Set problem 1
Decide whether each statement below agrees with the passage on Post-Newtonian gravity field determination. For each, answer yes or no and quote the deciding words exactly: (a) The observable is the frequency shift of a signal sent from a satellite to a receiver station. (b) Gulkett (2003) studied relativistic effects on VLBI. (c) The IAU has already included relativistic effects for frame transformations.
Set problem 2
Transcribe the passage on Post-Newtonian gravity field determination word for word, starting at "There have been" and ending at "et al. 2003).".

Selection
━━━━━━━━━━
In this study the principle of the Post-Newtonian method for earth gravity field determination is presented. The observable for gravity field reconstruction is the frequency shift of an electromagnetic signal transmitted from a satellite to a receiver station. This frequency shift is caused by relativistic time dilatation which is related to the gravity potential. By numerical simulations the spatial and spectral performance of a LEO satellite mission equipped with atomic clocks, which will be available within the next tow decades, is investigated.

There have been done some studies which are related to future satellite gravity field missions and general relativistic effects. There is for example the Einstein Gravity Explorer mission proposal (Schiller et al. 2009) in which testing methods of relativistic effects and physical constants based on atomic clock measurements are investigated. Müller et al. (2007) explored the impact of relativity on various geodetic topics like the geoid, reference systems, geodynamics, Global Positioning System (GPS), Satellite Laser Ranging (SLR), and Very Long Base Interferometry (VLBI). Gulkett (2003) investigated relativistic effects on GPS and LEO and showed how to implement them correctly within a relativistic framework. The IAU already included relativistic effects for frame transformations (Soffel et al. 2003).
━━━━━━━━━━
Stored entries
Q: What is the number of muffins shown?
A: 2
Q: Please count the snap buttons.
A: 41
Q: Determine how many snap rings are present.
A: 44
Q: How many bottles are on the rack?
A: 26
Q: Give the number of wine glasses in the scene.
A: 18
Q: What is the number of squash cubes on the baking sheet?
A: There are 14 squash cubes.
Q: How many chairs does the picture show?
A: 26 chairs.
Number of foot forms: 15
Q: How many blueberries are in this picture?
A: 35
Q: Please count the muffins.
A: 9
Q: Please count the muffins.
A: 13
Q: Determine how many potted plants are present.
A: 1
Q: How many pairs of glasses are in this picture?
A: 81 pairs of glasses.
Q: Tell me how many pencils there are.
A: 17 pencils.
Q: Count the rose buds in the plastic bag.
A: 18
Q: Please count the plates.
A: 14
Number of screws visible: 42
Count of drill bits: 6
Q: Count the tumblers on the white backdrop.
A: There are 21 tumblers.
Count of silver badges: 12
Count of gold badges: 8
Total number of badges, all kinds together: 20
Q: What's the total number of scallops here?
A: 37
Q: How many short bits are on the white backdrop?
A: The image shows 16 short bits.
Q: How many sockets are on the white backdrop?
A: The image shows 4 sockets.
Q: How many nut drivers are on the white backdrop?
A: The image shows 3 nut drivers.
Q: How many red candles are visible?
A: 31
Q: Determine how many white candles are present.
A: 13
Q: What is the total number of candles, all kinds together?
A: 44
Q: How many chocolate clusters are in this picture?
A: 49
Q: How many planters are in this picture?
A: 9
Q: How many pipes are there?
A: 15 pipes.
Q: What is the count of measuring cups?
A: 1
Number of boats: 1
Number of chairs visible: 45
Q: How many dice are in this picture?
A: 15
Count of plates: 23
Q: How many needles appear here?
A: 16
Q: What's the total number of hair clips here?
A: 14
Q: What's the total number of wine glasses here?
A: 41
━━━━━━━━━━
Worked answer 1
(a) Yes: "the frequency shift of an electromagnetic signal transmitted from a satellite to a receiver station"
(b) No: "Gulkett (2003) investigated relativistic effects on GPS and LEO"
(c) Yes: "The IAU already included relativistic effects for frame transformations"

Worked answer 2
There have been done some studies which are related to future satellite gravity field missions and general relativistic effects. There is for example the Einstein Gravity Explorer mission proposal (Schiller et al. 2009) in which testing methods of relativistic effects and physical constants based on atomic clock measurements are investigated. Müller et al. (2007) explored the impact of relativity on various geodetic topics like the geoid, reference systems, geodynamics, Global Positioning System (GPS), Satellite Laser Ranging (SLR), and Very Long Base Interferometry (VLBI). Gulkett (2003) investigated relativistic effects on GPS and LEO and showed how to implement them correctly within a relativistic framework. The IAU already included relativistic effects for frame transformations (Soffel et al. 2003).